In the studio, I would run down the songs and he'd be like, "Do you want me to use a click track?" I'd go, "Did you use a click track for [Van Morrison’s] Moon Dance? He's like, "What, are you fucking with me?!" I'm like no. “Then don't use a click track, you know? We're not making that type of record. This is going to be just on the floor, we're doing this.” It was really nice to have somebody of that level of record making to kind of glue everything together.
I remember reading that your day job is in social work. I don't know if you like to keep that part of your life separate, but I’m curious to hear a little bit about it.
What I do specifically is vocational rehabilitation. I help in young adults with disabilities learn employment skills, and help them acquire employment and for them to be able to be independent. Most of the individuals I work with have non-visual disabilities. For me, it was kind of a job that I sort of stumbled into, about ten years ago. I just kind of connected with it, and it really took.
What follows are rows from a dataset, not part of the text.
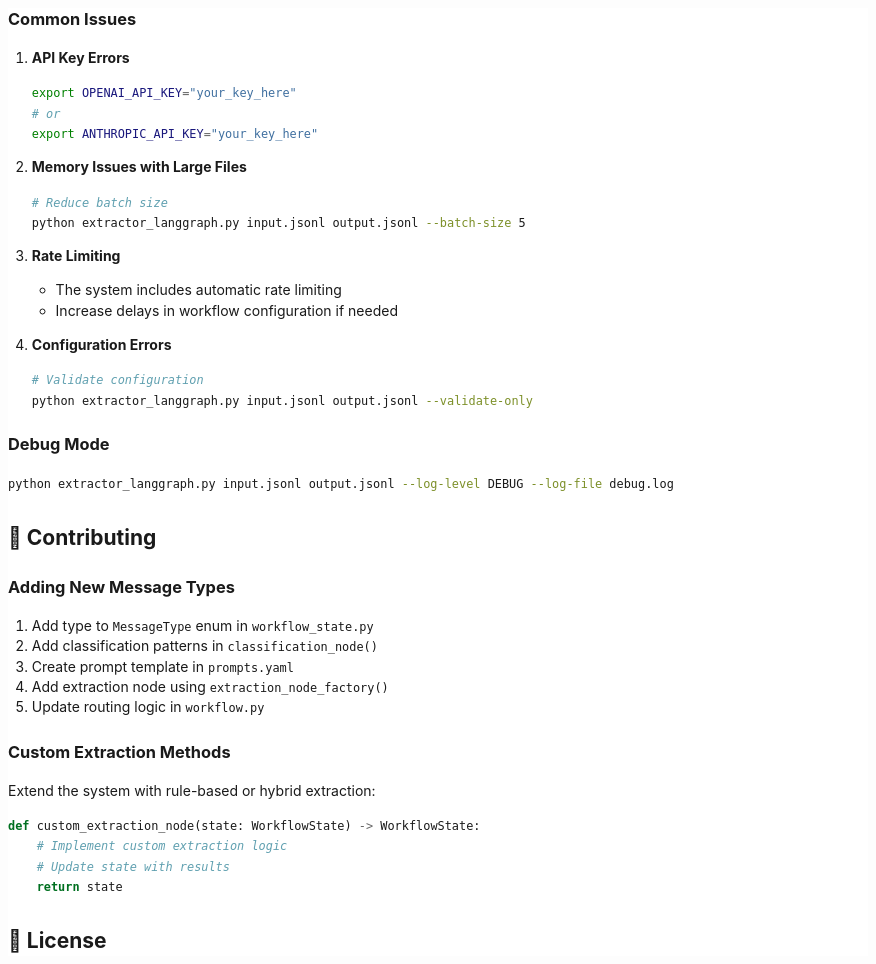 ### Common Issues

1. **API Key Errors**
   ```bash
   export OPENAI_API_KEY="your_key_here"
   # or
   export ANTHROPIC_API_KEY="your_key_here"
   ```

2. **Memory Issues with Large Files**
   ```bash
   # Reduce batch size
   python extractor_langgraph.py input.jsonl output.jsonl --batch-size 5
   ```

3. **Rate Limiting**
   - The system includes automatic rate limiting
   - Increase delays in workflow configuration if needed

4. **Configuration Errors**
   ```bash
   # Validate configuration
   python extractor_langgraph.py input.jsonl output.jsonl --validate-only
   ```

### Debug Mode

```bash
python extractor_langgraph.py input.jsonl output.jsonl --log-level DEBUG --log-file debug.log
```

## 🤝 Contributing

### Adding New Message Types

1. Add type to `MessageType` enum in `workflow_state.py`
2. Add classification patterns in `classification_node()`
3. Create prompt template in `prompts.yaml`
4. Add extraction node using `extraction_node_factory()`
5. Update routing logic in `workflow.py`

### Custom Extraction Methods

Extend the system with rule-based or hybrid extraction:

```python
def custom_extraction_node(state: WorkflowState) -> WorkflowState:
    # Implement custom extraction logic
    # Update state with results
    return state
```

## 📝 License
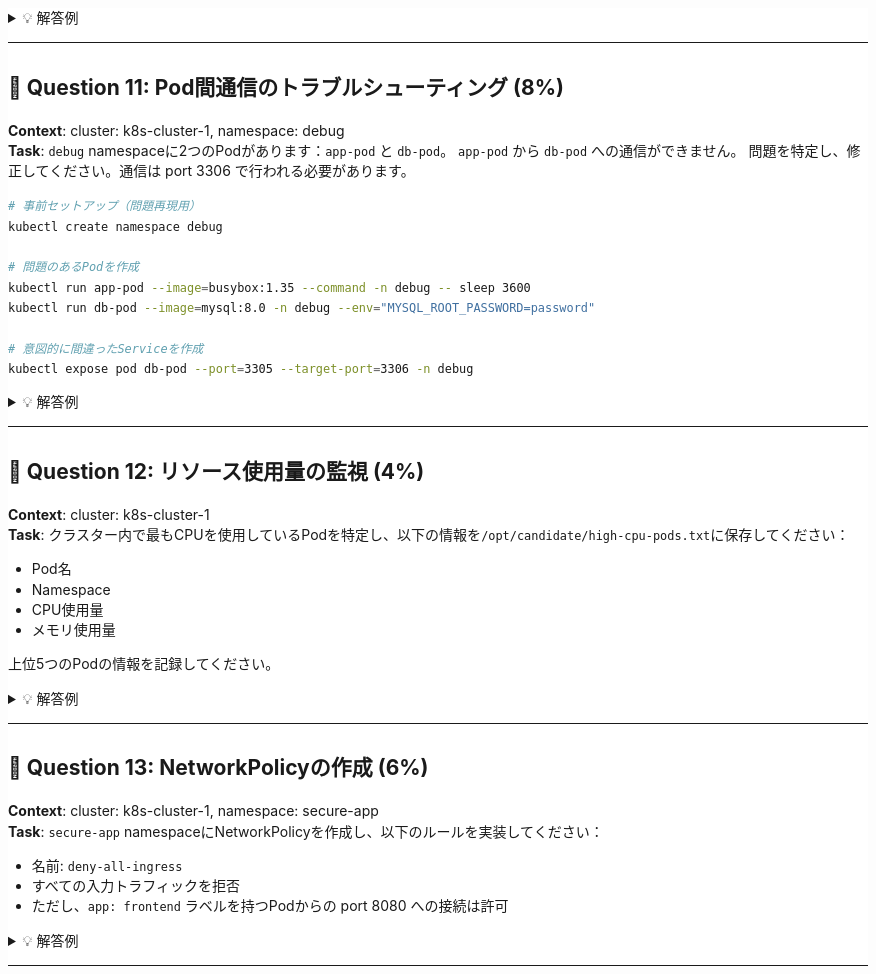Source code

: <details><summary>💡 解答例</summary></details>

---

## 🎯 Question 11: Pod間通信のトラブルシューティング (8%)

**Context**: cluster: k8s-cluster-1, namespace: debug  
**Task**: 
`debug` namespaceに2つのPodがあります：`app-pod` と `db-pod`。
`app-pod` から `db-pod` への通信ができません。
問題を特定し、修正してください。通信は port 3306 で行われる必要があります。

```bash
# 事前セットアップ（問題再現用）
kubectl create namespace debug

# 問題のあるPodを作成
kubectl run app-pod --image=busybox:1.35 --command -n debug -- sleep 3600
kubectl run db-pod --image=mysql:8.0 -n debug --env="MYSQL_ROOT_PASSWORD=password"

# 意図的に間違ったServiceを作成
kubectl expose pod db-pod --port=3305 --target-port=3306 -n debug
```

<details><summary>💡 解答例</summary></details>

---

## 🎯 Question 12: リソース使用量の監視 (4%)

**Context**: cluster: k8s-cluster-1  
**Task**: 
クラスター内で最もCPUを使用しているPodを特定し、以下の情報を`/opt/candidate/high-cpu-pods.txt`に保存してください：
- Pod名
- Namespace
- CPU使用量
- メモリ使用量

上位5つのPodの情報を記録してください。

<details><summary>💡 解答例</summary></details>

---

## 🎯 Question 13: NetworkPolicyの作成 (6%)

**Context**: cluster: k8s-cluster-1, namespace: secure-app  
**Task**: 
`secure-app` namespaceにNetworkPolicyを作成し、以下のルールを実装してください：
- 名前: `deny-all-ingress`
- すべての入力トラフィックを拒否
- ただし、`app: frontend` ラベルを持つPodからの port 8080 への接続は許可

<details><summary>💡 解答例</summary></details>

---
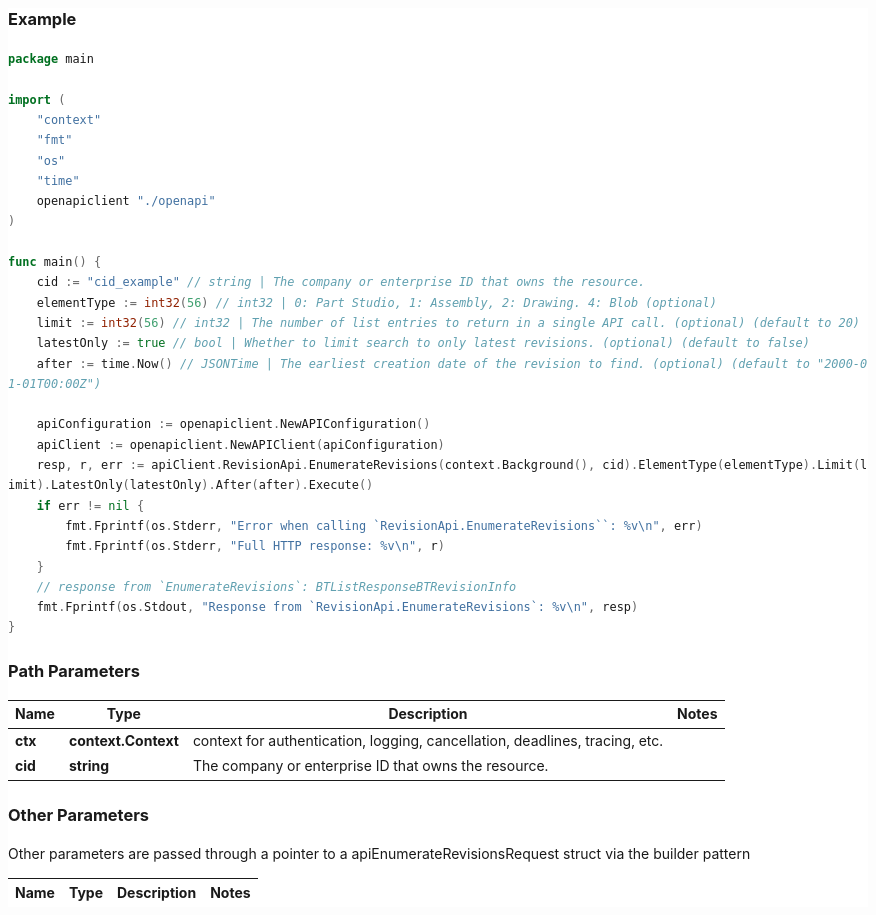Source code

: 
### Example

```go
package main

import (
    "context"
    "fmt"
    "os"
    "time"
    openapiclient "./openapi"
)

func main() {
    cid := "cid_example" // string | The company or enterprise ID that owns the resource.
    elementType := int32(56) // int32 | 0: Part Studio, 1: Assembly, 2: Drawing. 4: Blob (optional)
    limit := int32(56) // int32 | The number of list entries to return in a single API call. (optional) (default to 20)
    latestOnly := true // bool | Whether to limit search to only latest revisions. (optional) (default to false)
    after := time.Now() // JSONTime | The earliest creation date of the revision to find. (optional) (default to "2000-01-01T00:00Z")

    apiConfiguration := openapiclient.NewAPIConfiguration()
    apiClient := openapiclient.NewAPIClient(apiConfiguration)
    resp, r, err := apiClient.RevisionApi.EnumerateRevisions(context.Background(), cid).ElementType(elementType).Limit(limit).LatestOnly(latestOnly).After(after).Execute()
    if err != nil {
        fmt.Fprintf(os.Stderr, "Error when calling `RevisionApi.EnumerateRevisions``: %v\n", err)
        fmt.Fprintf(os.Stderr, "Full HTTP response: %v\n", r)
    }
    // response from `EnumerateRevisions`: BTListResponseBTRevisionInfo
    fmt.Fprintf(os.Stdout, "Response from `RevisionApi.EnumerateRevisions`: %v\n", resp)
}
```

### Path Parameters


Name | Type | Description  | Notes
------------- | ------------- | ------------- | -------------
**ctx** | **context.Context** | context for authentication, logging, cancellation, deadlines, tracing, etc.
**cid** | **string** | The company or enterprise ID that owns the resource. | 

### Other Parameters

Other parameters are passed through a pointer to a apiEnumerateRevisionsRequest struct via the builder pattern


Name | Type | Description  | Notes
------------- | ------------- | ------------- | -------------
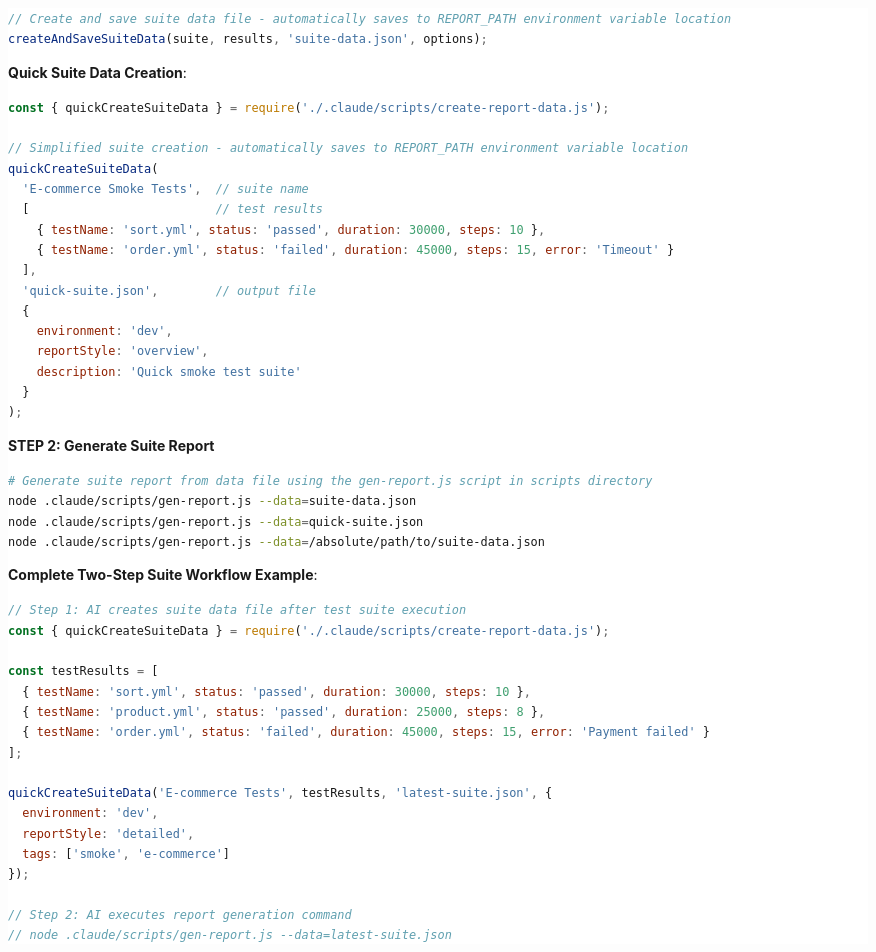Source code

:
 ```javascript
// Create and save suite data file - automatically saves to REPORT_PATH environment variable location
createAndSaveSuiteData(suite, results, 'suite-data.json', options);
```

**Quick Suite Data Creation**:
```javascript
const { quickCreateSuiteData } = require('./.claude/scripts/create-report-data.js');

// Simplified suite creation - automatically saves to REPORT_PATH environment variable location
quickCreateSuiteData(
  'E-commerce Smoke Tests',  // suite name
  [                          // test results
    { testName: 'sort.yml', status: 'passed', duration: 30000, steps: 10 },
    { testName: 'order.yml', status: 'failed', duration: 45000, steps: 15, error: 'Timeout' }
  ],
  'quick-suite.json',        // output file
  {
    environment: 'dev',
    reportStyle: 'overview',
    description: 'Quick smoke test suite'
  }
);
```

**STEP 2: Generate Suite Report**
```bash
# Generate suite report from data file using the gen-report.js script in scripts directory
node .claude/scripts/gen-report.js --data=suite-data.json
node .claude/scripts/gen-report.js --data=quick-suite.json
node .claude/scripts/gen-report.js --data=/absolute/path/to/suite-data.json
```

**Complete Two-Step Suite Workflow Example**:
```javascript
// Step 1: AI creates suite data file after test suite execution
const { quickCreateSuiteData } = require('./.claude/scripts/create-report-data.js');

const testResults = [
  { testName: 'sort.yml', status: 'passed', duration: 30000, steps: 10 },
  { testName: 'product.yml', status: 'passed', duration: 25000, steps: 8 },
  { testName: 'order.yml', status: 'failed', duration: 45000, steps: 15, error: 'Payment failed' }
];

quickCreateSuiteData('E-commerce Tests', testResults, 'latest-suite.json', {
  environment: 'dev',
  reportStyle: 'detailed',
  tags: ['smoke', 'e-commerce']
});

// Step 2: AI executes report generation command
// node .claude/scripts/gen-report.js --data=latest-suite.json
```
That type of work coincides with a lot of my humanitarian beliefs. That doesn't mean that I necessarily write songs about my job, but I'm somebody that really is drawn to records, and books, and movies that are personal, but there is this kind of political meaning in the peripheral, or it's about people that, maybe the world isn't exactly how they want it to be. A lot of the songwriters I like, and have worked with in the past, have been marginalized by either commerce, or bad luck.
To me, it's all one thing, the personalized and intersecting conflict with the real world. I really like working in social services. It's one of those things that I always feel like, when people are like, "I hate my job, what should I do?" I'm like, "Well, a lot of social service jobs don't pay great when you first start, but that world needs more intelligent, hardworking, empathetic people to be working at those jobs." Especially with how negative so many things are in the world, it definitely feels like you're out there, like, you're voting everyday. You are doing something that, though you're just a very, very tiny Bandaid, you're trying to help improve the lives of other people.